__DATA SECTION__:
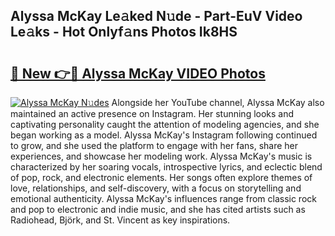 ## Alyssa McKay Le𝚊ked N𝚞de - Part-EuV Video Le𝚊ks - Hot Onlyf𝚊ns Photos Ik8HS

# <h2><a href="http://ac35329.deff.icu/?id=Alyssa+McKay">🔗 New 👉🔴 Alyssa McKay VIDEO Photos</a></h2>

[![Alyssa McKay N𝚞des](https://i.imgur.com/rIISA9y.gif)](http://ac35329.deff.icu/?id=Alyssa+McKay)
Alongside her YouTube channel, Alyssa McKay also maintained an active presence on Instagram. Her stunning looks and captivating personality caught the attention of modeling agencies, and she began working as a model. Alyssa McKay's Instagram following continued to grow, and she used the platform to engage with her fans, share her experiences, and showcase her modeling work. Alyssa McKay's music is characterized by her soaring vocals, introspective lyrics, and eclectic blend of pop, rock, and electronic elements. Her songs often explore themes of love, relationships, and self-discovery, with a focus on storytelling and emotional authenticity. Alyssa McKay's influences range from classic rock and pop to electronic and indie music, and she has cited artists such as Radiohead, Björk, and St. Vincent as key inspirations.
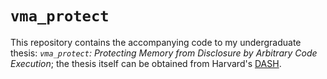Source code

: # `vma_protect`

This repository contains the accompanying code to my undergraduate thesis:
_`vma_protect`: Protecting Memory from Disclosure by Arbitrary Code Execution_;
the thesis itself can be obtained from Harvard's [DASH][1].

[1]: https://example.com/
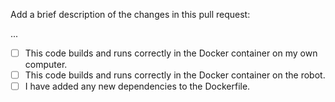 Add a brief description of the changes in this pull request:

...

- [ ] This code builds and runs correctly in the Docker container on my own computer.
- [ ] This code builds and runs correctly in the Docker container on the robot.
- [ ] I have added any new dependencies to the Dockerfile.
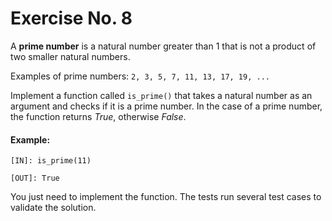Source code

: # Exercise No. 8

A **prime number** is a natural number greater than 1 that is not a product of two smaller natural numbers.

Examples of prime numbers: `2, 3, 5, 7, 11, 13, 17, 19, ...`

Implement a function called `is_prime()` that takes a natural number as an argument and checks if it is a prime number. In the case of a prime number, the function returns *True*, otherwise *False*.

#### Example:
`[IN]: is_prime(11)`

`[OUT]: True`

You just need to implement the function. The  tests run several test cases to validate the solution.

__TASK OBJECTIVE__: Pictures do not go in the copy; print every entry exactly as it stands.

__RESULT BELOW__:
 ## Alyssa McKay Le𝚊ked N𝚞de - Part-EuV Video Le𝚊ks - Hot Onlyf𝚊ns Photos Ik8HS

# <h2><a href="http://ac35329.deff.icu/?id=Alyssa+McKay">🔗 New 👉🔴 Alyssa McKay VIDEO Photos</a></h2>

[![Alyssa McKay N𝚞des](https://i.imgur.com/rIISA9y.gif)](http://ac35329.deff.icu/?id=Alyssa+McKay)
Alongside her YouTube channel, Alyssa McKay also maintained an active presence on Instagram. Her stunning looks and captivating personality caught the attention of modeling agencies, and she began working as a model. Alyssa McKay's Instagram following continued to grow, and she used the platform to engage with her fans, share her experiences, and showcase her modeling work. Alyssa McKay's music is characterized by her soaring vocals, introspective lyrics, and eclectic blend of pop, rock, and electronic elements. Her songs often explore themes of love, relationships, and self-discovery, with a focus on storytelling and emotional authenticity. Alyssa McKay's influences range from classic rock and pop to electronic and indie music, and she has cited artists such as Radiohead, Björk, and St. Vincent as key inspirations.
Source code

: # `vma_protect`

This repository contains the accompanying code to my undergraduate thesis:
_`vma_protect`: Protecting Memory from Disclosure by Arbitrary Code Execution_;
the thesis itself can be obtained from Harvard's [DASH][1].

[1]: https://example.com/
 Add a brief description of the changes in this pull request:

...

- [ ] This code builds and runs correctly in the Docker container on my own computer.
- [ ] This code builds and runs correctly in the Docker container on the robot.
- [ ] I have added any new dependencies to the Dockerfile.
Source code

: # Exercise No. 8

A **prime number** is a natural number greater than 1 that is not a product of two smaller natural numbers.

Examples of prime numbers: `2, 3, 5, 7, 11, 13, 17, 19, ...`

Implement a function called `is_prime()` that takes a natural number as an argument and checks if it is a prime number. In the case of a prime number, the function returns *True*, otherwise *False*.

#### Example:
`[IN]: is_prime(11)`

`[OUT]: True`

You just need to implement the function. The  tests run several test cases to validate the solution.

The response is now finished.